§ Exercise objective: Count the lines in the rows below that contain the word "Overleden". How many are there? Reply with the number only.

§ Dataset content:

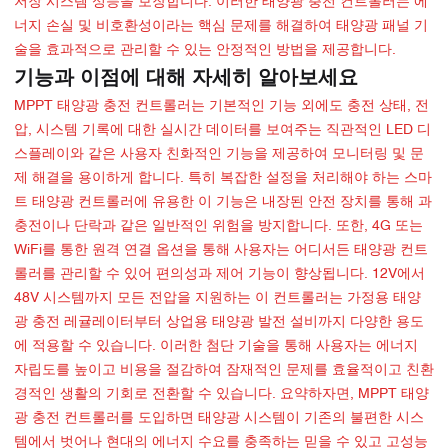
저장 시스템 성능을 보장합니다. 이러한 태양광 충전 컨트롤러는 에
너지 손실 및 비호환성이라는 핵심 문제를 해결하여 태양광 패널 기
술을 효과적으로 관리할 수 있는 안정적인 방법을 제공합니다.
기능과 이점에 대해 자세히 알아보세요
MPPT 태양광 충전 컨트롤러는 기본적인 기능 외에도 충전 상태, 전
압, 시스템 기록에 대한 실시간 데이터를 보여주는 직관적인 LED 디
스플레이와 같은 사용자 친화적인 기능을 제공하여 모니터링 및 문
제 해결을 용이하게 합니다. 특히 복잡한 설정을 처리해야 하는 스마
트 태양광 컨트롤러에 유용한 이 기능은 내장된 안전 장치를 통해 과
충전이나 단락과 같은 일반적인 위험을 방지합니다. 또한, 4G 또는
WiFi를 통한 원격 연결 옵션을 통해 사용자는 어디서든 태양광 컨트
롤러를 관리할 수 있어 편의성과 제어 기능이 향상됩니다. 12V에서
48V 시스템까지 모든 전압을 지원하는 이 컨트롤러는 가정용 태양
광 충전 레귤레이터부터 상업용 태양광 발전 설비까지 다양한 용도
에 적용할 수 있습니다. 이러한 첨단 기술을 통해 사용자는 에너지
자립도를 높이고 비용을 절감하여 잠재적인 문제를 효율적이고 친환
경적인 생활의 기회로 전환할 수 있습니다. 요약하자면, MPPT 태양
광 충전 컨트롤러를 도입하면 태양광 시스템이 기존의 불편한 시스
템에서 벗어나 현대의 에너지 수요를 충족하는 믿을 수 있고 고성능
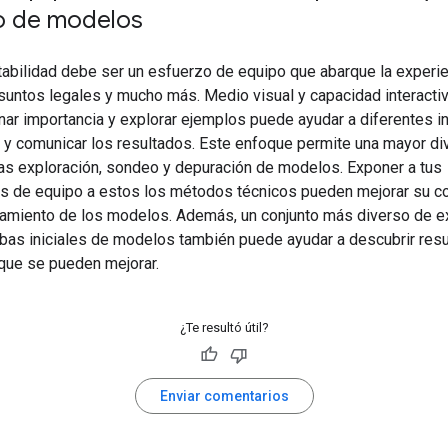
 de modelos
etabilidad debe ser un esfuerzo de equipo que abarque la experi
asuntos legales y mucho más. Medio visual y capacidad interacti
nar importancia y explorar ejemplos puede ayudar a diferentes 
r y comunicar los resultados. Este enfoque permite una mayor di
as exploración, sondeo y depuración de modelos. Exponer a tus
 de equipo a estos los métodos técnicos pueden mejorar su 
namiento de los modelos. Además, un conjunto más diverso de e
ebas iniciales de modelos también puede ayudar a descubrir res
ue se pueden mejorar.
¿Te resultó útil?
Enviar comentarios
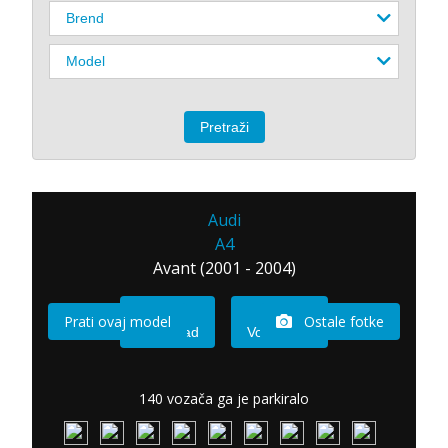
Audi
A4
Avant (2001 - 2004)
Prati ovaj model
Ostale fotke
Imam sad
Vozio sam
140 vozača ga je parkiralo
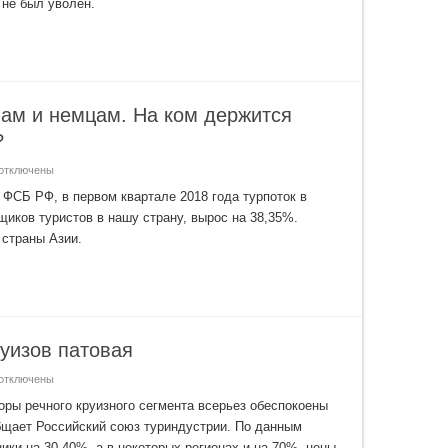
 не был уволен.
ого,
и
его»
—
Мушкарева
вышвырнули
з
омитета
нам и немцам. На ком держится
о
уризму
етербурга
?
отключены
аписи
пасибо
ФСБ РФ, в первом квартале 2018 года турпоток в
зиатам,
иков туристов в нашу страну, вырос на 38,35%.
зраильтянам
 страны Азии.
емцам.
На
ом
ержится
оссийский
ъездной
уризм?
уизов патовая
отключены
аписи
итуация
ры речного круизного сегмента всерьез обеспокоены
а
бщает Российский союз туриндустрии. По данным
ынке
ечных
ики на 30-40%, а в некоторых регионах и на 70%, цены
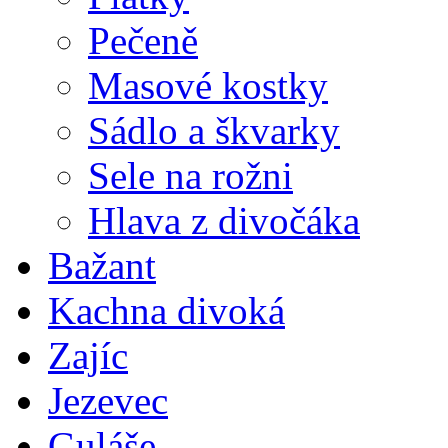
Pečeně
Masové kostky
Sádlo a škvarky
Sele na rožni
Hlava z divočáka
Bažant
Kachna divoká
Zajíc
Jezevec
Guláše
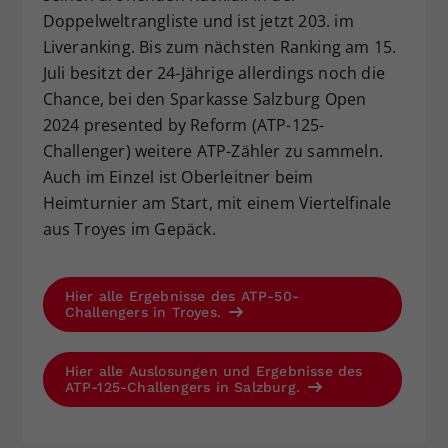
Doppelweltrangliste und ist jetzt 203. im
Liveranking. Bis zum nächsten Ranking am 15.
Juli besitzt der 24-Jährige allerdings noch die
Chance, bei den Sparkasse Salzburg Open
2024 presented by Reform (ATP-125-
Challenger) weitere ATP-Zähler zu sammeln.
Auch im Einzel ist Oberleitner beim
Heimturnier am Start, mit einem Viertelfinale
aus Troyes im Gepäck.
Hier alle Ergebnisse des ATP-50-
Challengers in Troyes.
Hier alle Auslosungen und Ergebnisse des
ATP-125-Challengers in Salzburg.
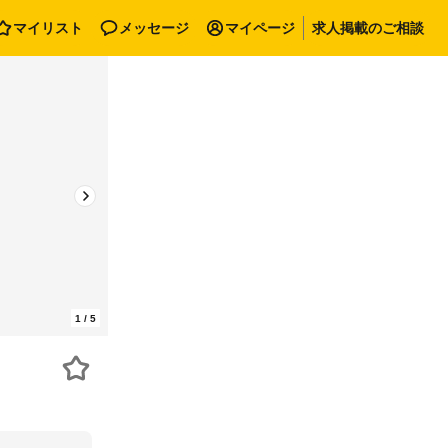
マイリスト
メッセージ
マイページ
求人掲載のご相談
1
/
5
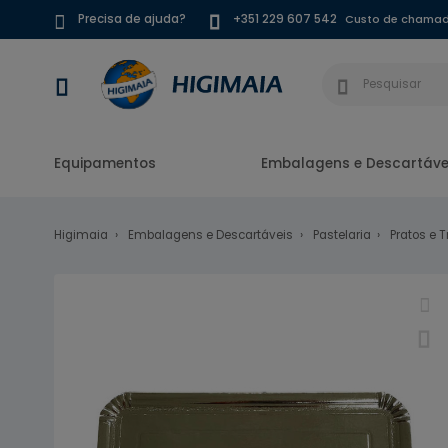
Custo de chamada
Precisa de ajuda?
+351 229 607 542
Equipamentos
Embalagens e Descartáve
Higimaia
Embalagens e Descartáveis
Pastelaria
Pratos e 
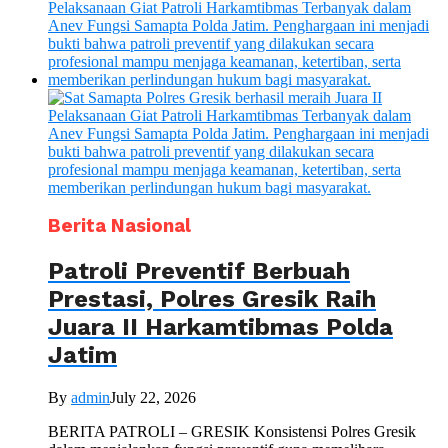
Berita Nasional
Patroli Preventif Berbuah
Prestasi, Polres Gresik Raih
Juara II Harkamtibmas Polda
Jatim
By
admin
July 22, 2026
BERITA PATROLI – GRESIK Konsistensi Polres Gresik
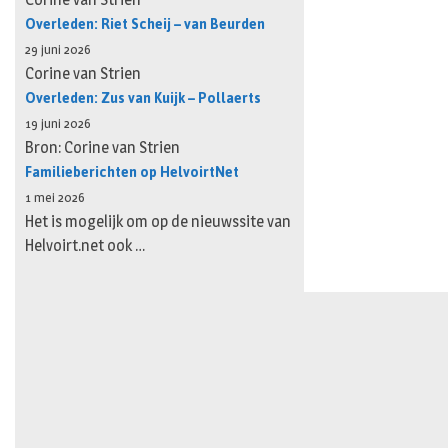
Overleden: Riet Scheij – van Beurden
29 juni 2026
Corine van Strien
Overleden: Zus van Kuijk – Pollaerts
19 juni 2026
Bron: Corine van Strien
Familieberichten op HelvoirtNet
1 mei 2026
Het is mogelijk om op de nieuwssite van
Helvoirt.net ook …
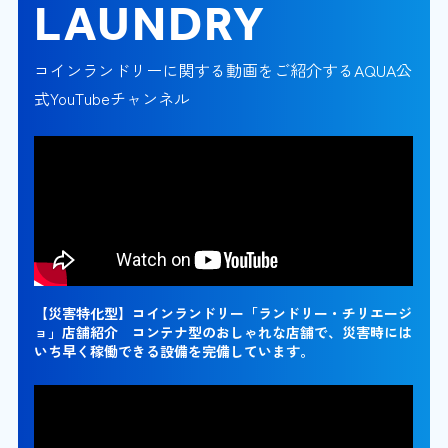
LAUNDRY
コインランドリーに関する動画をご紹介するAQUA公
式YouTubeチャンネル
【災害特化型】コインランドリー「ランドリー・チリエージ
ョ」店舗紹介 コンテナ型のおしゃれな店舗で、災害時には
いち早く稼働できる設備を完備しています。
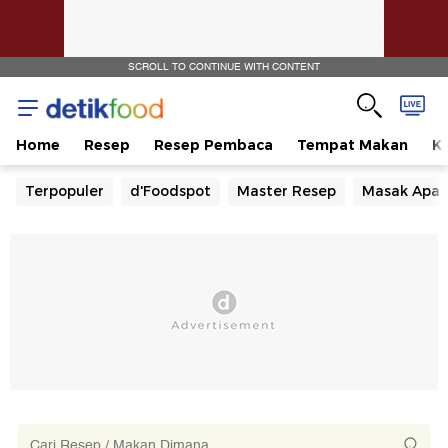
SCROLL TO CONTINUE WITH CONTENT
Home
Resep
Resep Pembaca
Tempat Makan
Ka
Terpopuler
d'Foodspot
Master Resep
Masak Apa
---
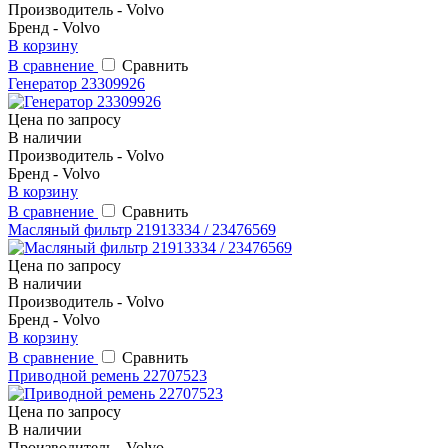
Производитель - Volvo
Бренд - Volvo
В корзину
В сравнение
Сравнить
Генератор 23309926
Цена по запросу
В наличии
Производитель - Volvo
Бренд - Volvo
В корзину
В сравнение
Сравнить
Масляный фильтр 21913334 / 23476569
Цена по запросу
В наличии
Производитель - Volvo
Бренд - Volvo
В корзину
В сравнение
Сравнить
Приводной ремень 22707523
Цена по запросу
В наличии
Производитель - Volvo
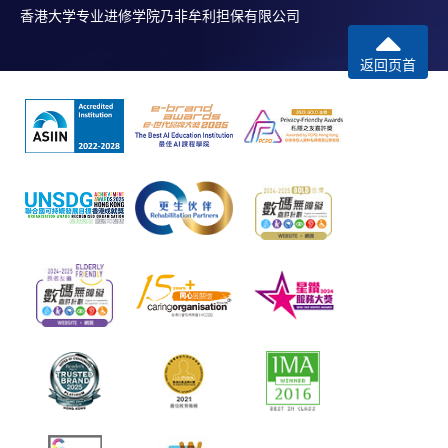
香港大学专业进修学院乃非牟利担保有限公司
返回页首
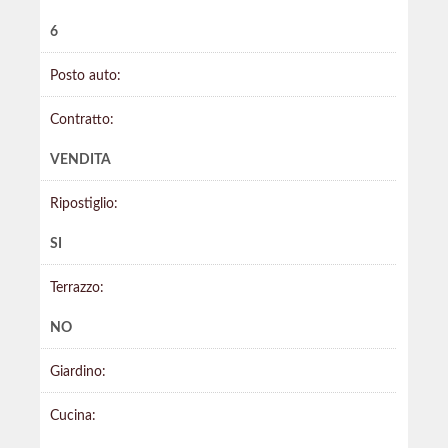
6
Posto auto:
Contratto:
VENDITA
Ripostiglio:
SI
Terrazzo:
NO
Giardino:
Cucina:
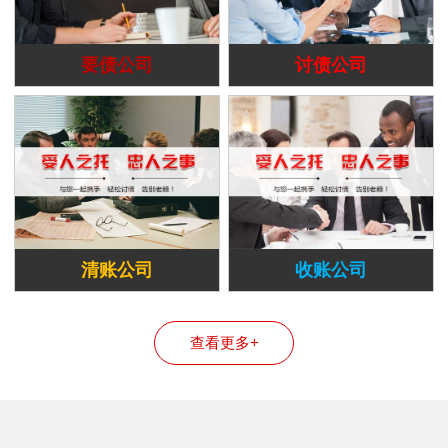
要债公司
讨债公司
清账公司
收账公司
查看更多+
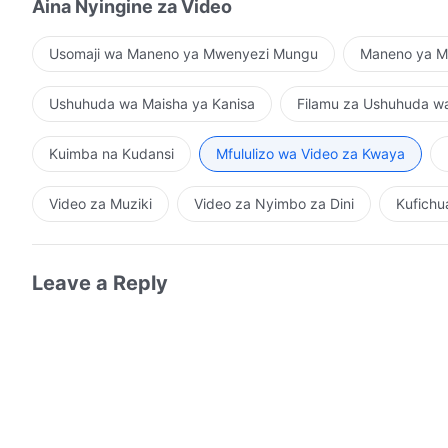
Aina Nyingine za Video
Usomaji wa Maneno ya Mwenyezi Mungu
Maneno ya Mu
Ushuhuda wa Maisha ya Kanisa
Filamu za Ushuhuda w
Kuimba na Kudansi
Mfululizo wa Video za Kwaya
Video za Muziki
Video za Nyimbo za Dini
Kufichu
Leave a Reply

§ Exercise output: 2